↓

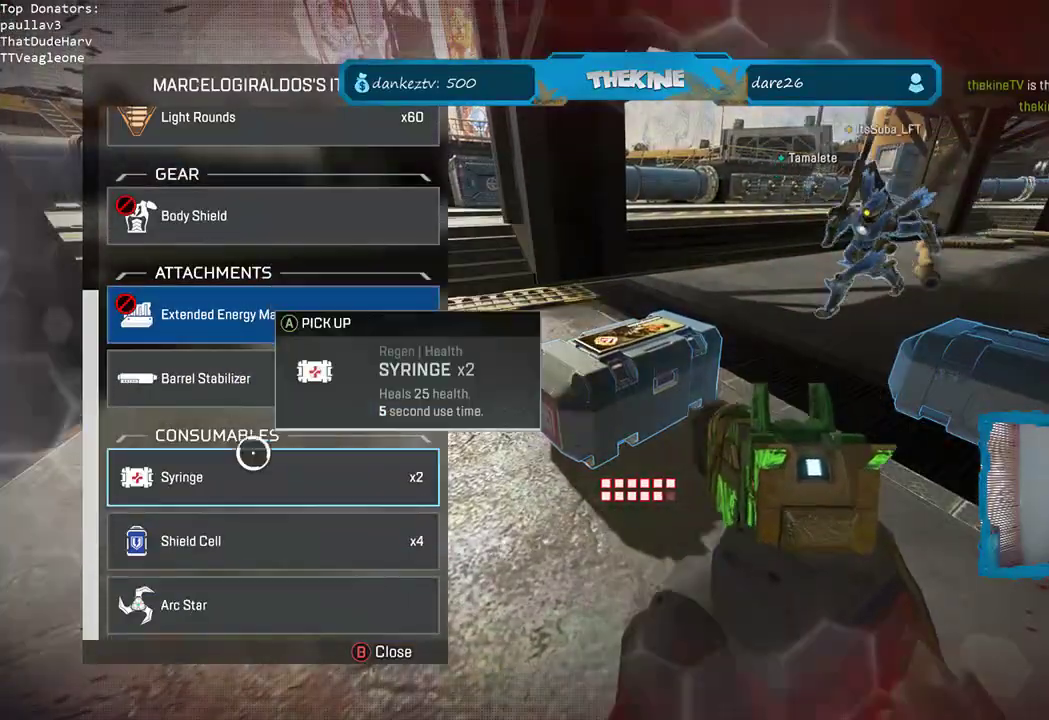
{"dt_ms": 500, "buttons": [], "left_stick": "center", "right_stick": "center", "events": [[50, "A", "up"], [100, "A", "down"], [167, "A", "up"], [217, "A", "down"], [283, "A", "up"], [333, "A", "down"], [417, "A", "up"], [450, "A", "down"], [500, "A", "up"], [500, "left_stick", "center"]]}
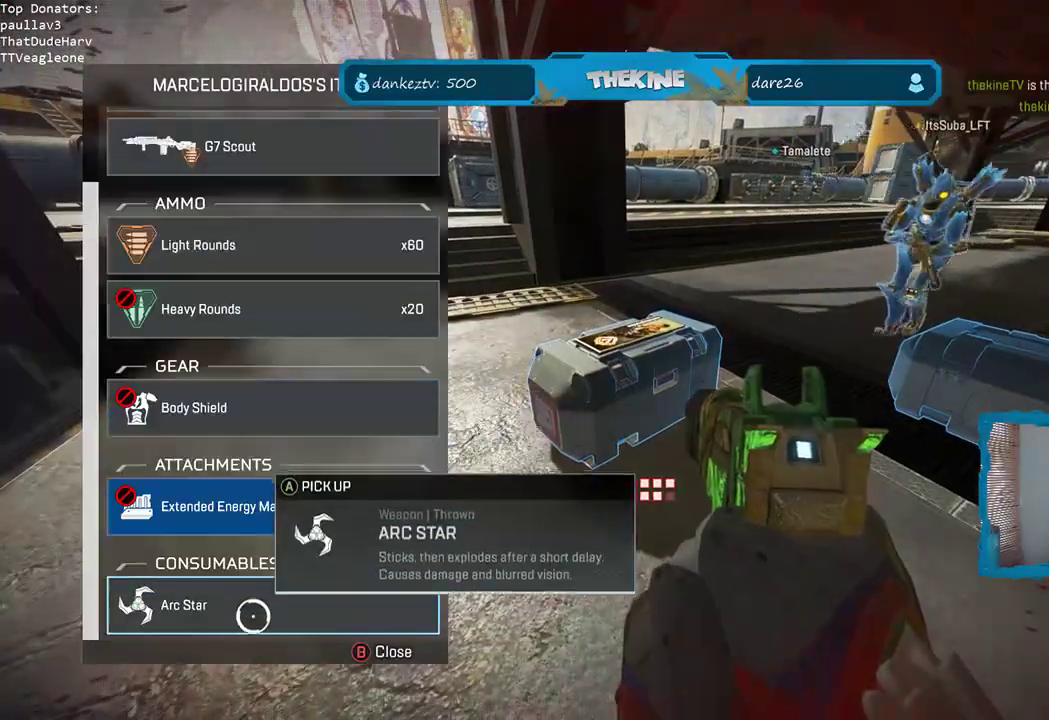
{"dt_ms": 500, "buttons": [], "left_stick": "up", "right_stick": "center", "events": [[83, "left_stick", "up"]]}
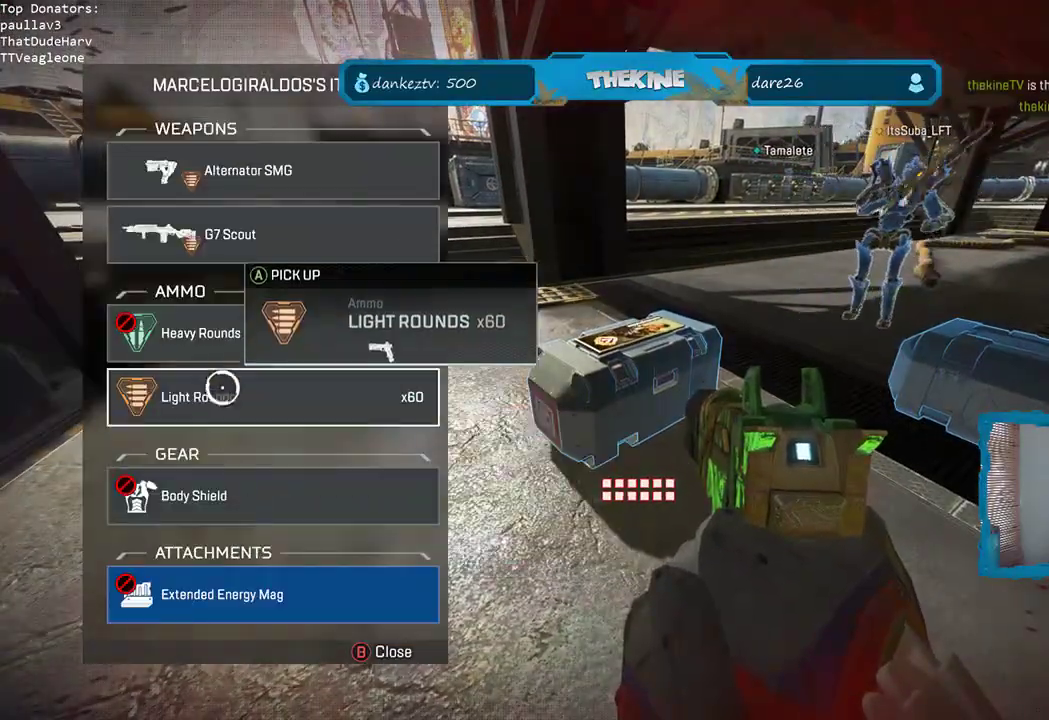
{"dt_ms": 1000, "buttons": ["A"], "left_stick": "center", "right_stick": "center"}
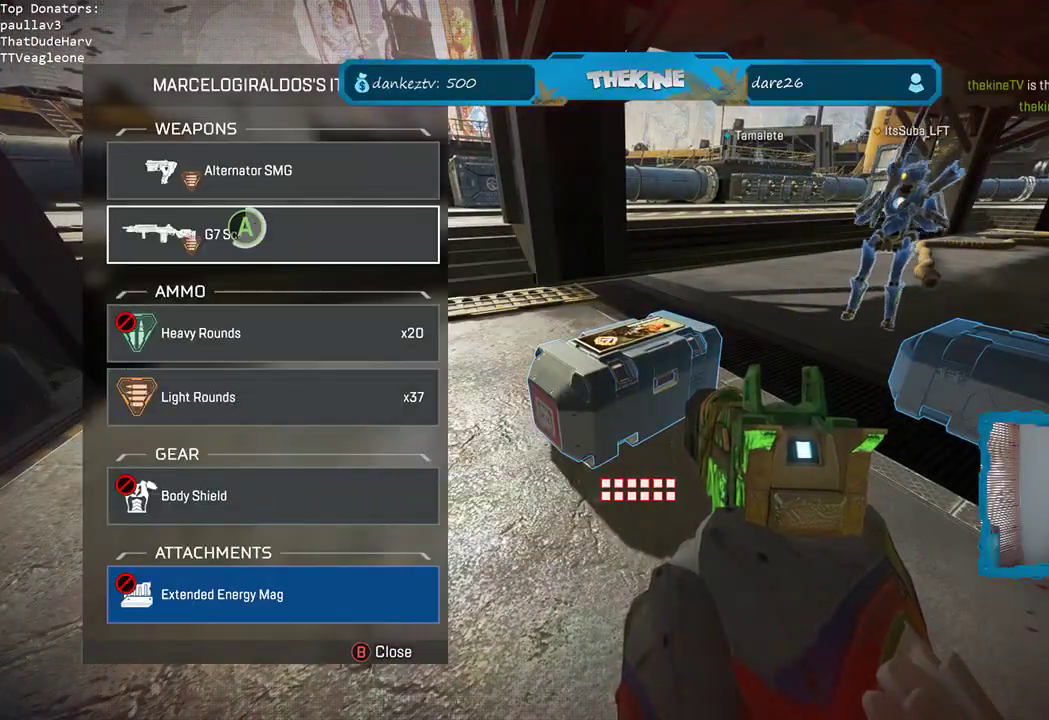
{"dt_ms": 500, "buttons": [], "left_stick": "up", "right_stick": "center", "events": [[183, "left_stick", "down"], [233, "A", "up"], [417, "left_stick", "center"], [467, "left_stick", "up"]]}
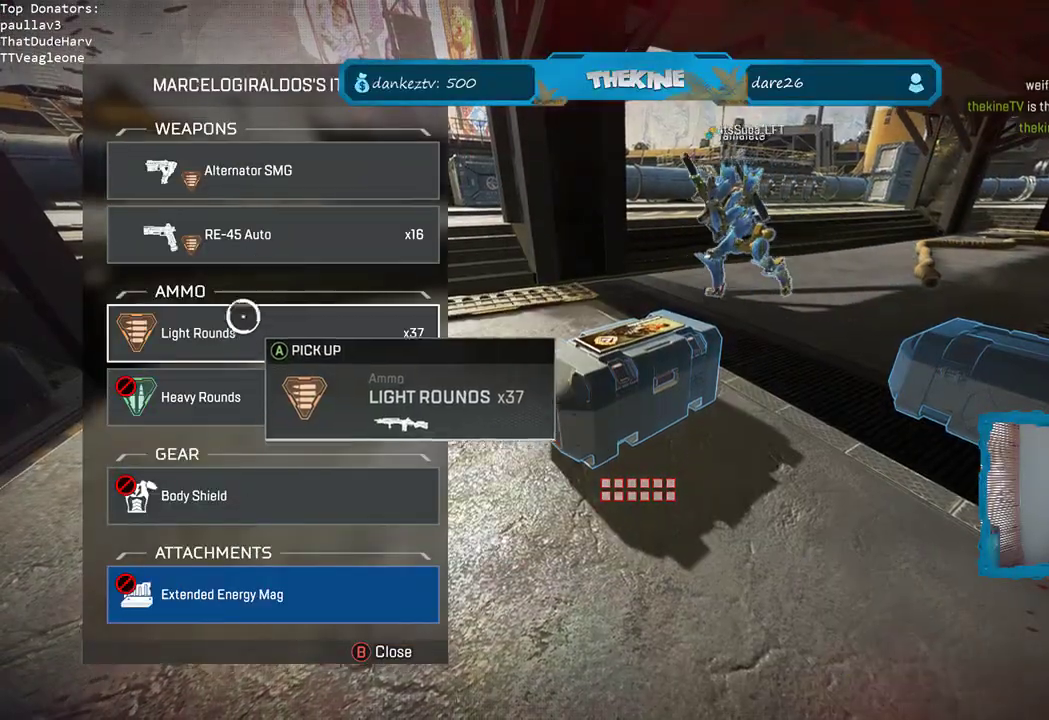
{"dt_ms": 500, "buttons": ["B"], "left_stick": "center", "right_stick": "center", "events": [[83, "left_stick", "down-left"], [183, "left_stick", "center"], [233, "A", "down"], [233, "left_stick", "up"], [317, "left_stick", "center"], [350, "A", "up"], [500, "B", "down"]]}
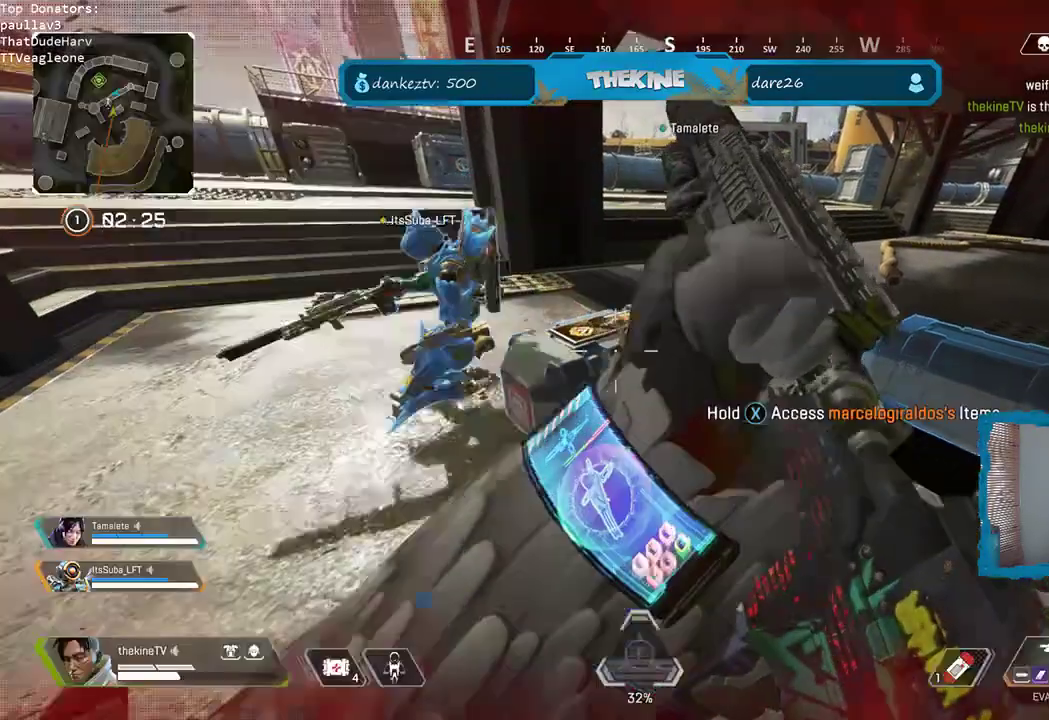
{"dt_ms": 1000, "buttons": [], "left_stick": "left", "right_stick": "center"}
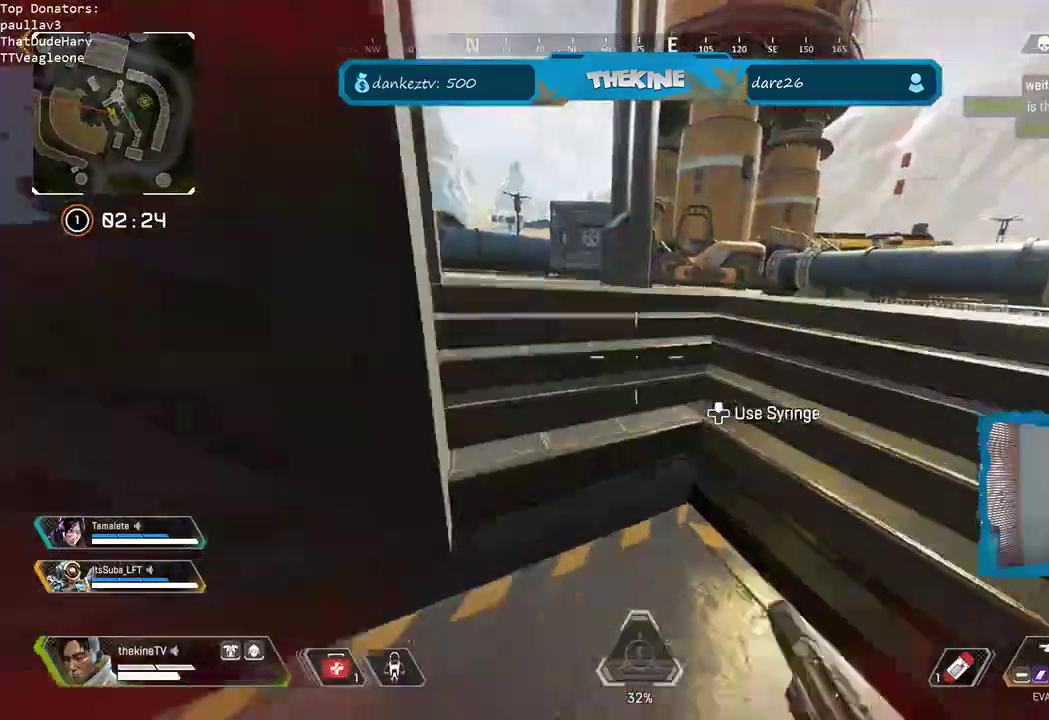
{"dt_ms": 500, "buttons": [], "left_stick": "up-left", "right_stick": "center"}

↑

What the exercise asks —
Repeat every entry above precisely, leaving each picture out.

The answer —
{"dt_ms": 500, "buttons": [], "left_stick": "center", "right_stick": "center", "events": [[50, "A", "up"], [100, "A", "down"], [167, "A", "up"], [217, "A", "down"], [283, "A", "up"], [333, "A", "down"], [417, "A", "up"], [450, "A", "down"], [500, "A", "up"], [500, "left_stick", "center"]]}
{"dt_ms": 500, "buttons": [], "left_stick": "up", "right_stick": "center", "events": [[83, "left_stick", "up"]]}
{"dt_ms": 1000, "buttons": ["A"], "left_stick": "center", "right_stick": "center"}
{"dt_ms": 500, "buttons": [], "left_stick": "up", "right_stick": "center", "events": [[183, "left_stick", "down"], [233, "A", "up"], [417, "left_stick", "center"], [467, "left_stick", "up"]]}
{"dt_ms": 500, "buttons": ["B"], "left_stick": "center", "right_stick": "center", "events": [[83, "left_stick", "down-left"], [183, "left_stick", "center"], [233, "A", "down"], [233, "left_stick", "up"], [317, "left_stick", "center"], [350, "A", "up"], [500, "B", "down"]]}
{"dt_ms": 1000, "buttons": [], "left_stick": "left", "right_stick": "center"}
{"dt_ms": 500, "buttons": [], "left_stick": "up-left", "right_stick": "center"}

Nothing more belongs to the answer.